Cet homme nié est le grand-père de Colette Pourroy, dont le fils sidéré, privé de mots, devint mutique.
Rien n’aura été transmis que le silence, qui réunit dans la séparation, et la douleur qui mènera à soixante-treize ans une veuve vers le suicide par noyade, la bouche remplie de l’eau létale de l’histoire du crime de son siècle.
L’appareil photographique de la petite-fille ne cessant, livre après livre, d’interroger sa généalogie familiale, est une fabrique de fantômes, une chambre d’écho pour une parole absente.
Un cahier est ouvert sur un fauteuil au tissu élimé, l’écriture est encore lisible, mais les noms sont recouverts de suie.
Dans son dialogue intérieur avec l’indicible, Colette Pourroy interroge le néant.
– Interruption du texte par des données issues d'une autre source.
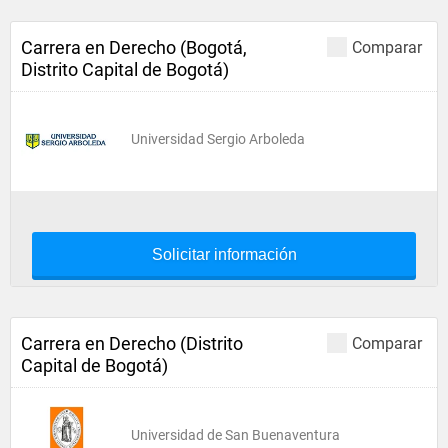
Carrera en Derecho (Bogotá,
Comparar
Distrito Capital de Bogotá)
Universidad Sergio Arboleda
Solicitar información
Carrera en Derecho (Distrito
Comparar
Capital de Bogotá)
Universidad de San Buenaventura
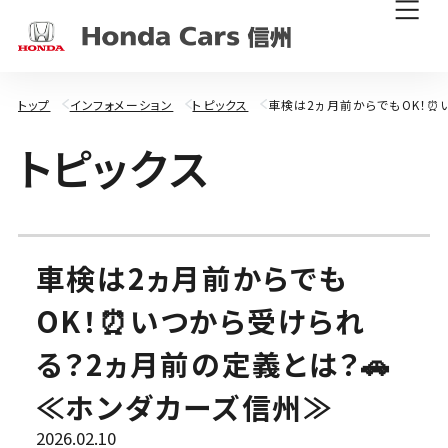
トップ
インフォメーション
トピックス
車検は2ヵ月前からでもOK！⏰
ト
ピ
ッ
ク
ス
車検は2ヵ月前からでも
OK！⏰いつから受けられ
る？2ヵ月前の定義とは？🚗
≪ホンダカーズ信州≫
2026.02.10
Le grand-père, qui était ingénieur et sculpteur avant d’être un soldat vaincu de vingt-neuf ans, avait sculpté deux mois avant sa mort un coupe-papier en forme d’obus surmonté d’un trèfle à quatre feuilles taillé dans du laiton doré.
Fidèle à son aïeul, Colette Pourroy, rejouant dans le tarot de ses vingt-deux images les signes du destin, invite un rite d’exorcisme pour transformer le mal en illuminations discrètes.
Des draps froissés rassemblés en vortex de rose monte l’espoir d’un hosannah.